In it, he describes orgasms that shudder from the external part of the clitoris, as well as from its internal structure, which overlaps with the so-called "G-spot." Pfaus also documents the possible role of the cervix, which sits on a whole other nerve, as well as erogenous zones such as lips, nipples and earlobes.

He posits the idea of a "whole orgasm," which traverses these zones separately or all at once, and shape shifts over a lifespan. Women may do one thing in bed when they're 19 and another when they're 65 – and probably should. "The erotic body map a woman possesses is not etched in stone, but rather, is an ongoing process of experience, discovery and construction," Pfaus writes.

Like other researchers and educators, he stresses the paramount importance of women getting to know their own "sexual landscapes" and showing their partners how to navigate the terrain, instead of hoping they're telepathic and can figure it all out on their own. "This is about you knowing your body better so you have more regions to stimulate," Pfaus said, adding, "When do we train our women to go out there and get it?"


Rob Perkins, co-founder of OMGYes

OMGYes.com, an educational website focused on female pleasure, features women speaking candidly about their varied techniques for orgasm.

After conducting video-chat interviews with women, staff at OMGYes partner up with researchers at Indiana University and the Kinsey Institute, who look into the prevalence of what these women have described as their game-changing pleasure experiences.

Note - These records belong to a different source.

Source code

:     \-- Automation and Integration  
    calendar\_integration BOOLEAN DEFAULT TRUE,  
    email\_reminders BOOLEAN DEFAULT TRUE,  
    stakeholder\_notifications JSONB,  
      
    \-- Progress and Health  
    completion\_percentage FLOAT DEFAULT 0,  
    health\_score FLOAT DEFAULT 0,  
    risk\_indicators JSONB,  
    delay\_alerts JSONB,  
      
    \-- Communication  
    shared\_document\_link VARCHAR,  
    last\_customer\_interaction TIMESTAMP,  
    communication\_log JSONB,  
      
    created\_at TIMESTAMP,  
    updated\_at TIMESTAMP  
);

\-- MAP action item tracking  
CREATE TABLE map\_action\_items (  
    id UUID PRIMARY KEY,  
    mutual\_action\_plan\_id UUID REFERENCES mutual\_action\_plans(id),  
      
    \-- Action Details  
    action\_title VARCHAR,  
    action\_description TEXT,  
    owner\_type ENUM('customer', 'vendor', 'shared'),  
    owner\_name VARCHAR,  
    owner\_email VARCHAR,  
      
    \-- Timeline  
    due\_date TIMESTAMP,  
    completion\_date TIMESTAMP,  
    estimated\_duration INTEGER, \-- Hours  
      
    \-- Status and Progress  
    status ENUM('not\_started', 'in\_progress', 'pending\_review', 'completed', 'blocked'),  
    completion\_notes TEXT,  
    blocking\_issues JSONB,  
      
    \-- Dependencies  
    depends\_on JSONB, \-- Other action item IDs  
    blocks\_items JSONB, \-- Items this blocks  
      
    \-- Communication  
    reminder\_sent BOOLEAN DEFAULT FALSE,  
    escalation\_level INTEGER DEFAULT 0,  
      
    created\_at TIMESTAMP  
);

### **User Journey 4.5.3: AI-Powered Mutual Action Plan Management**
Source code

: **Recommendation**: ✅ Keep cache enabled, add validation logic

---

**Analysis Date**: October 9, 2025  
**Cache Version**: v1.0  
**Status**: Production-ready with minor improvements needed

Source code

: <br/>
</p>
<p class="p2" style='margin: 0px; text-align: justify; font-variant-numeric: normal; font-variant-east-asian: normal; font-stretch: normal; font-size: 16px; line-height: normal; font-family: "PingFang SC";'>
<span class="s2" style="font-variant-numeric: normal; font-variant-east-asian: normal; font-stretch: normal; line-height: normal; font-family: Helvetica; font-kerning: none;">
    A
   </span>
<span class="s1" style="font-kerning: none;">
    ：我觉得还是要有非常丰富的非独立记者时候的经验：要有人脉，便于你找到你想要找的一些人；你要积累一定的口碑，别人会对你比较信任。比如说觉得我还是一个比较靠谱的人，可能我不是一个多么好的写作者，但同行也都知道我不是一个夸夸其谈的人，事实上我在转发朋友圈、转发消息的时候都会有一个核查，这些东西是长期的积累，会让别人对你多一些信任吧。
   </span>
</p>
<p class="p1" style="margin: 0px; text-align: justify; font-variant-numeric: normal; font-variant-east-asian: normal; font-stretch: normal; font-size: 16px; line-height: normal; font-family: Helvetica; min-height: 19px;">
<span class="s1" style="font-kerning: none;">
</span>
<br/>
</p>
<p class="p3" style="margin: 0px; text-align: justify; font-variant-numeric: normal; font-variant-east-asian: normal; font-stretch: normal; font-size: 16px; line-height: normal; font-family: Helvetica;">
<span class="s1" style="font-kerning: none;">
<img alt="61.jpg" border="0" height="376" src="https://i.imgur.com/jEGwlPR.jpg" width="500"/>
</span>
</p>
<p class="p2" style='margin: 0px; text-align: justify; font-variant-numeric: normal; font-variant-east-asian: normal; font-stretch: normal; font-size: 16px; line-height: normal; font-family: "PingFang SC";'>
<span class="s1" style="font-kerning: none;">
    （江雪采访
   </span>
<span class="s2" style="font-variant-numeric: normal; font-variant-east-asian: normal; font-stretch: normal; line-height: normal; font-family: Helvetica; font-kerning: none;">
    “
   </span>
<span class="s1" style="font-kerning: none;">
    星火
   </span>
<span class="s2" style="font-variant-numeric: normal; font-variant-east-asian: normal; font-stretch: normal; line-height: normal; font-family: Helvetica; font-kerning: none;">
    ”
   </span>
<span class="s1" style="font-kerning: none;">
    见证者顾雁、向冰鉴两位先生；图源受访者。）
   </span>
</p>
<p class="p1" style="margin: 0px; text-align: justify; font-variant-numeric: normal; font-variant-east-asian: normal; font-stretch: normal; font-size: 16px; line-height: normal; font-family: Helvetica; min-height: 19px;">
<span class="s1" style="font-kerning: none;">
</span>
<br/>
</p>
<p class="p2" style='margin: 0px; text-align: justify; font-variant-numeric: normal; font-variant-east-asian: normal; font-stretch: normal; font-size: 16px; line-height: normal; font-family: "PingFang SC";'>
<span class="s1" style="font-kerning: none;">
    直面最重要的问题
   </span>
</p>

While the website's first season of videos focused on the clitoris, the team is now turning its lens on internal stimulation and oral sex. Next up will be videos on male sexual pleasure, how sex changes after pregnancy, childbirth and menopause, as well as how relationship dynamics shape sex.

The research is funded by membership fees, plus an initial $4.6-million (U.S.) raised by angel investors who included gynecologists, authors and a pilot. The big, radical objective of OMGYes is to identify and then coin terminology for what feels good, so people don't have to stumble through it all on their own.

“We think in 50 years we’ll look back on the way we treat women’s pleasure the same way we look back at the 1950s and roll our eyes,” co-founder Rob Perkins said. “You don’t recognize your own era’s taboos until you look back on them.”